• **Task details**: Can the lines below, from the one that holds "margin-left: 32px ->" to the very end, be echoed exactly, with both ends included and no pictures?

• **Data shown**:

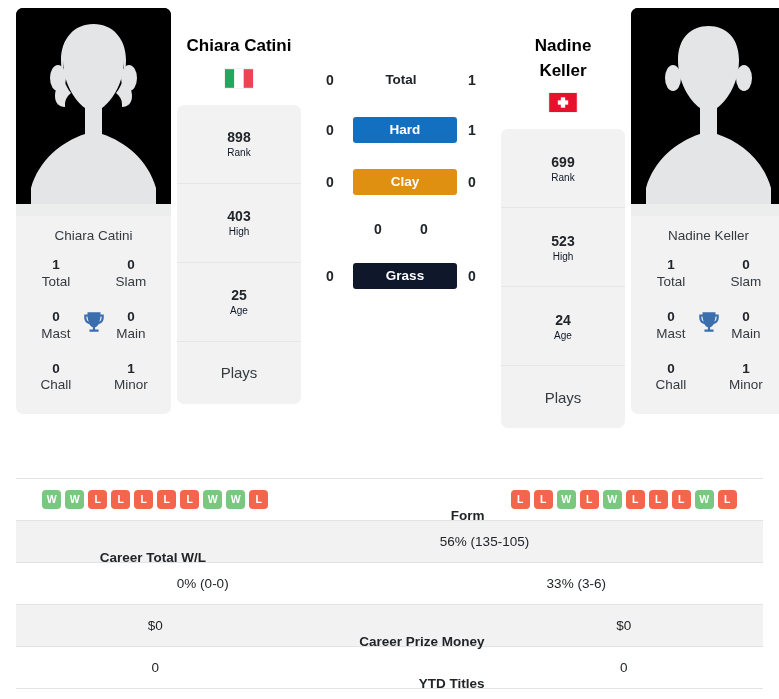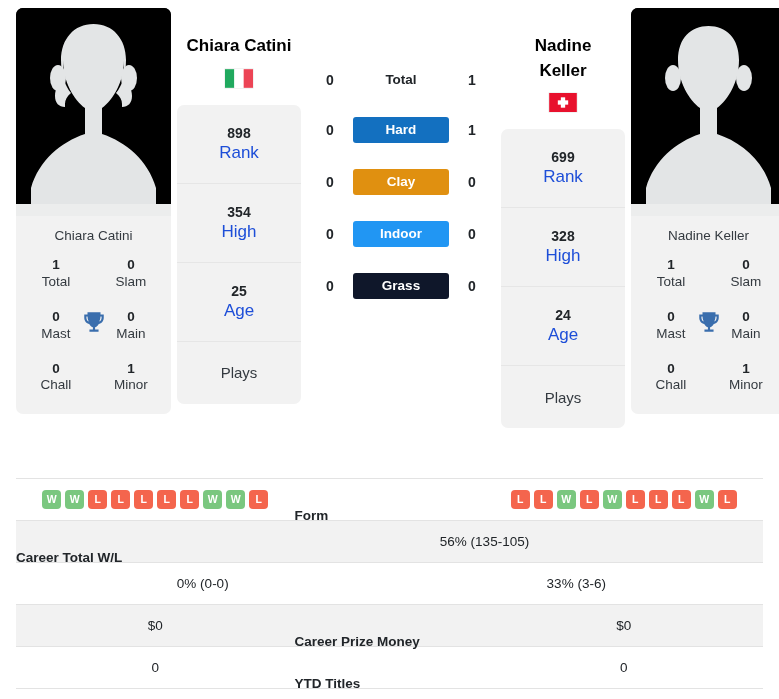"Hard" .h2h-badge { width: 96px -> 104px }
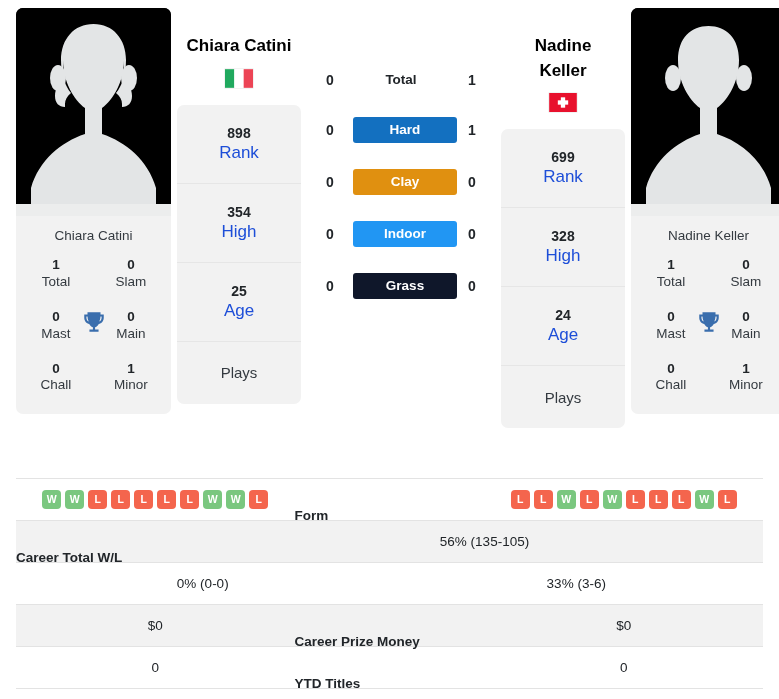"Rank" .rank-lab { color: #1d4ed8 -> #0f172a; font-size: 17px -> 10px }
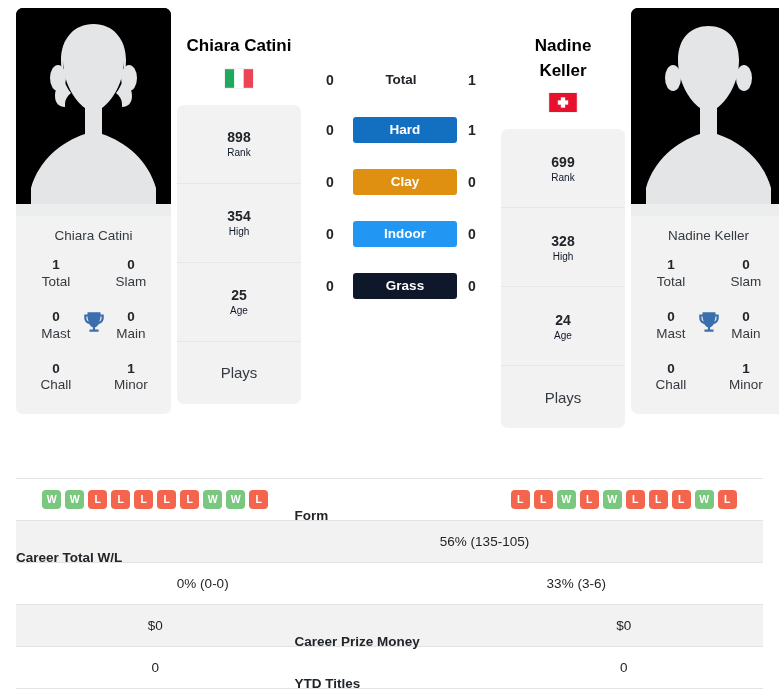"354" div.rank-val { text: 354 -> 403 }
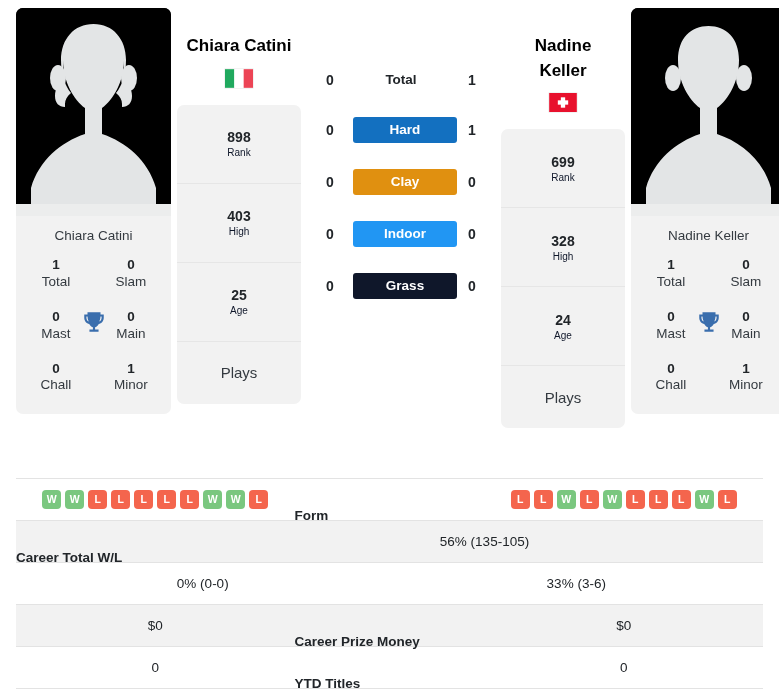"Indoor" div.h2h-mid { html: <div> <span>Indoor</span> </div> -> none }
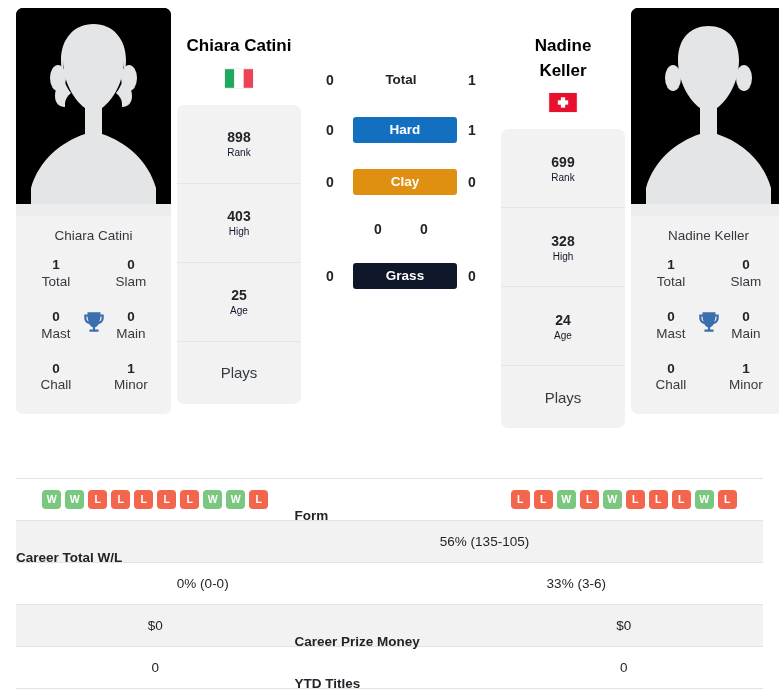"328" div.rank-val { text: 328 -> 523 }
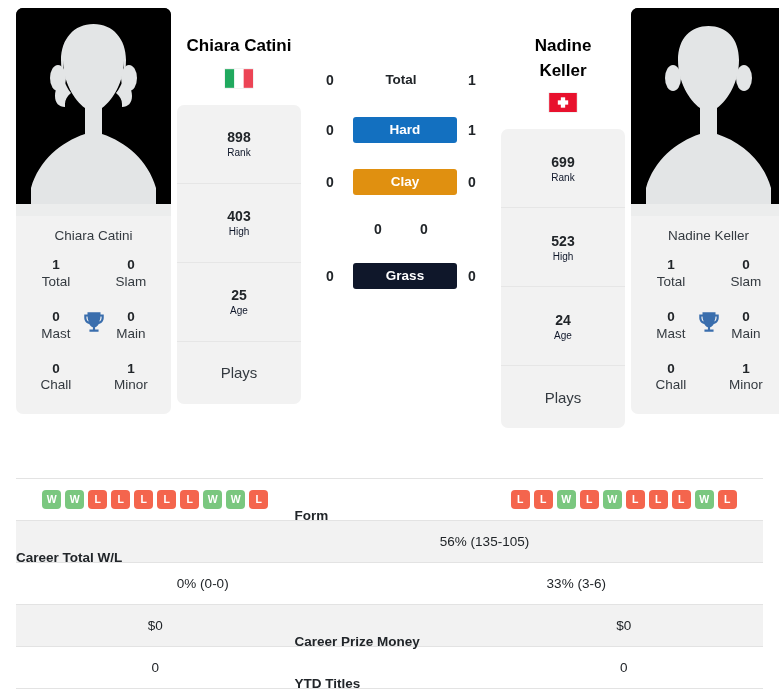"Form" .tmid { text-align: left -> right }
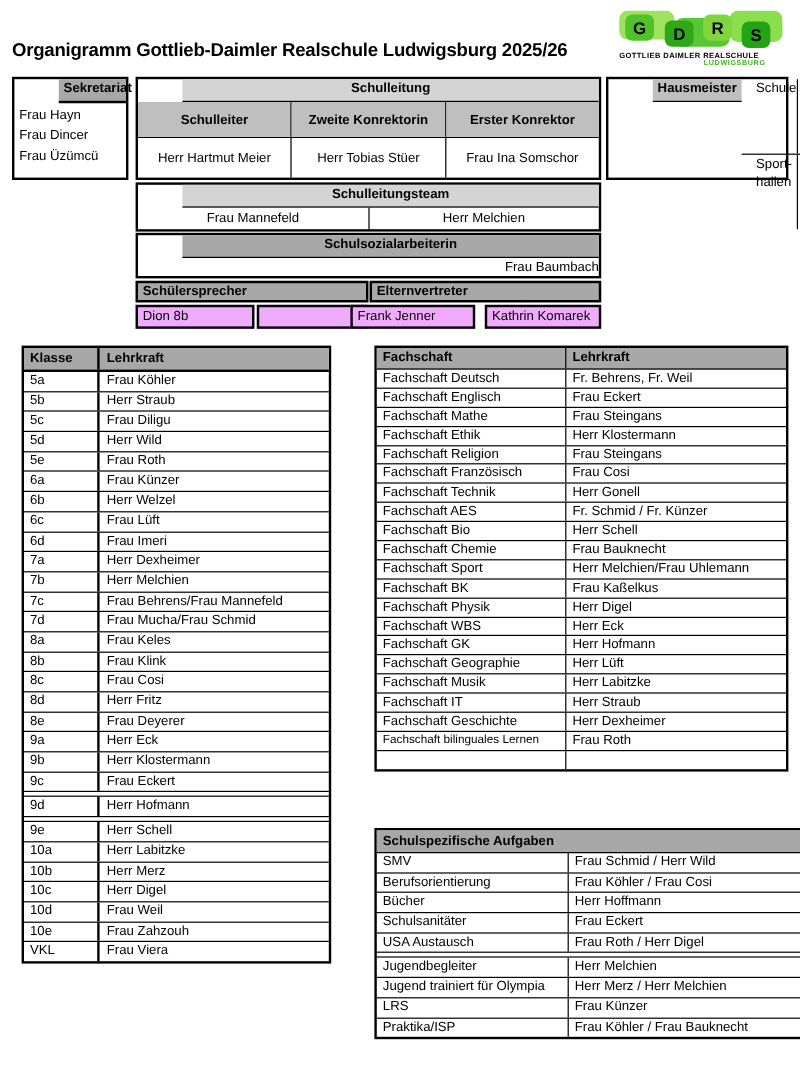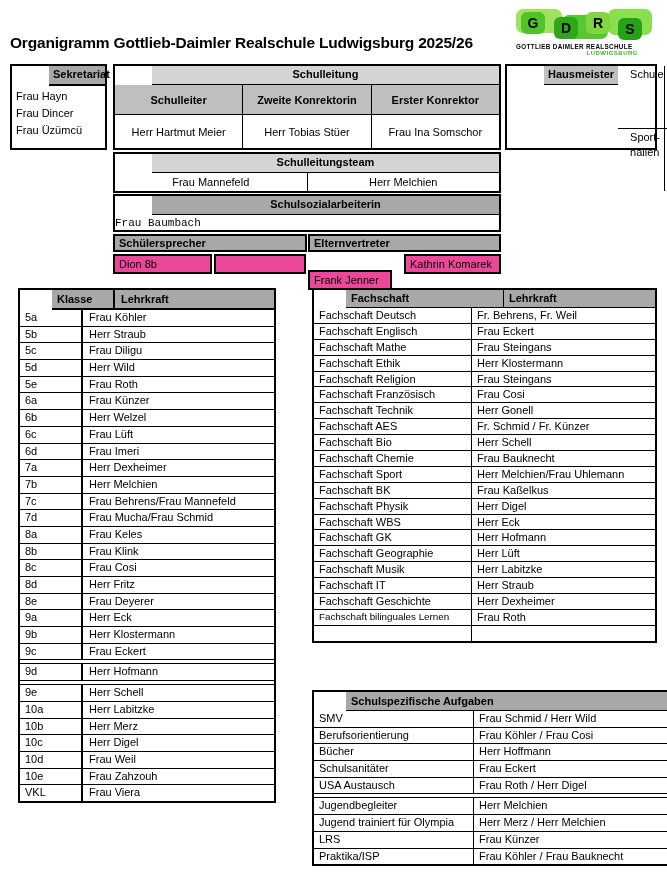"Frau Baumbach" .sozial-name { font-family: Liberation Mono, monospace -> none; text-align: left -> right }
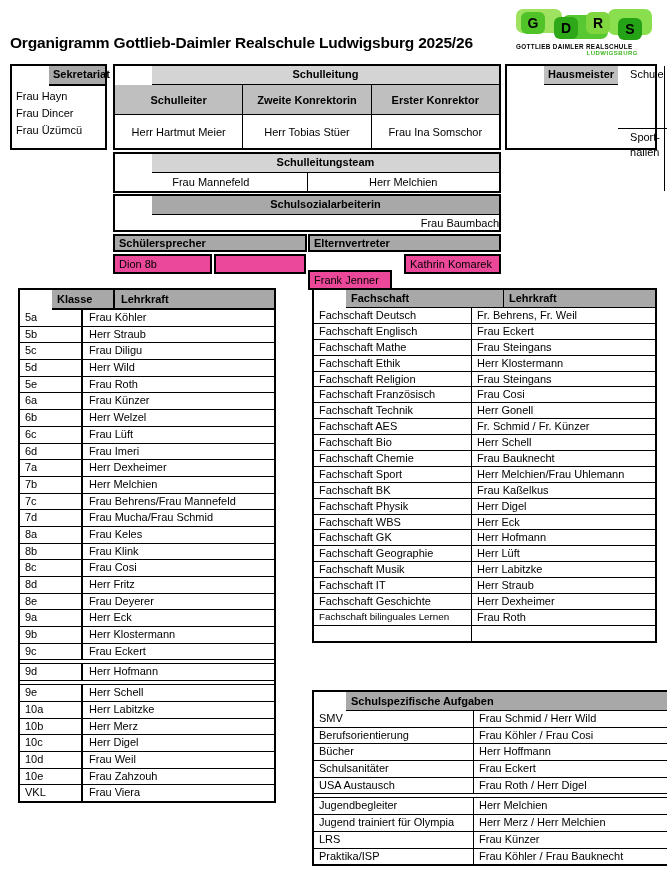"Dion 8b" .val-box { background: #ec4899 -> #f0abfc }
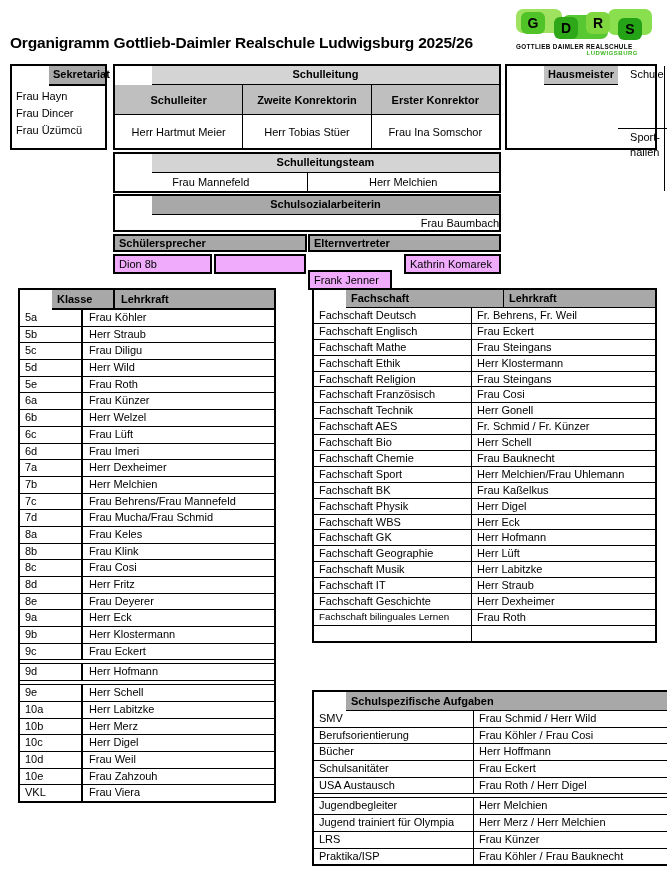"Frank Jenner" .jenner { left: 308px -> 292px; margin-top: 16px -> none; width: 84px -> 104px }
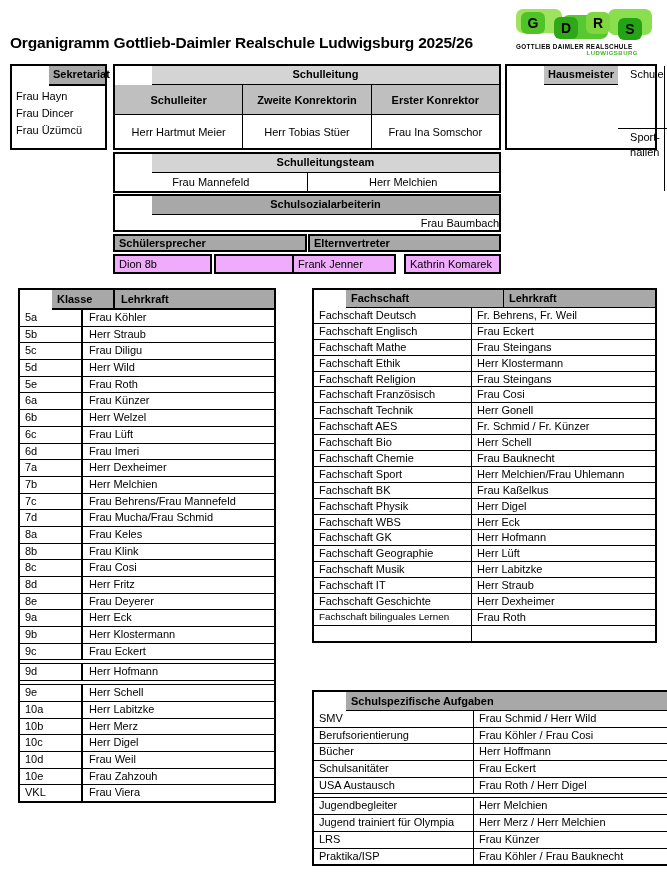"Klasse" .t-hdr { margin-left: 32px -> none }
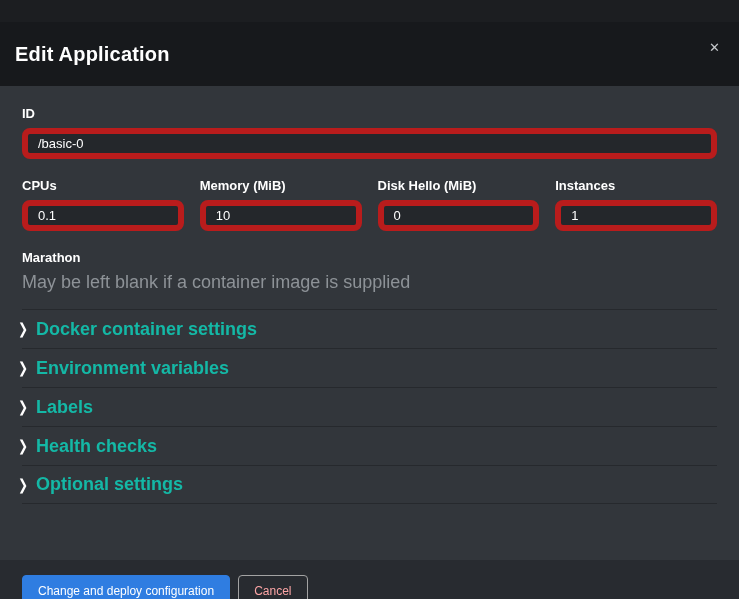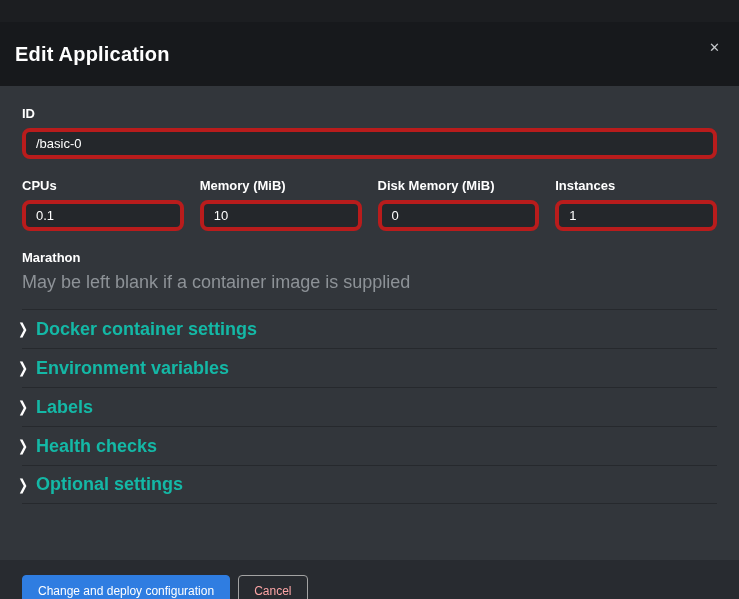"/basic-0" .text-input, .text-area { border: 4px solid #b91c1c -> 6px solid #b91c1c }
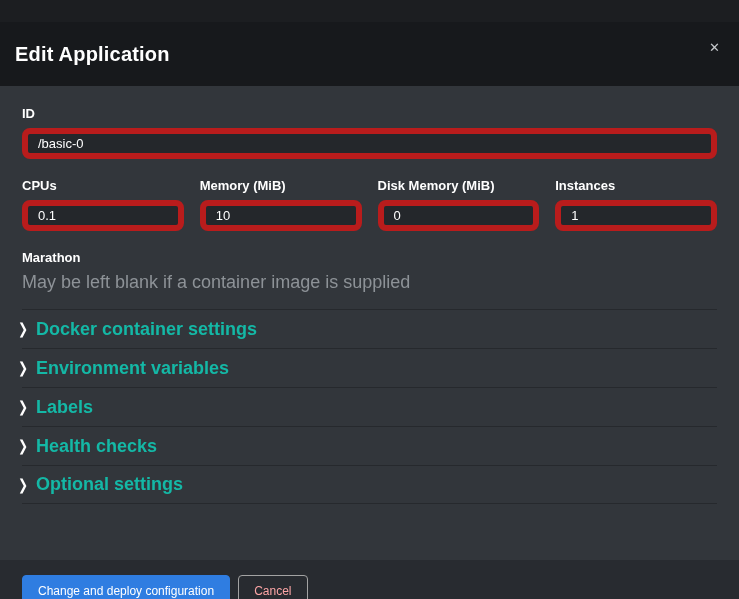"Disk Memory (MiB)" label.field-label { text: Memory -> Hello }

• **Result of the task**:
"Klasse" .t-hdr { margin-left: 32px -> none }
"/basic-0" .text-input, .text-area { border: 4px solid #b91c1c -> 6px solid #b91c1c }
"Disk Memory (MiB)" label.field-label { text: Memory -> Hello }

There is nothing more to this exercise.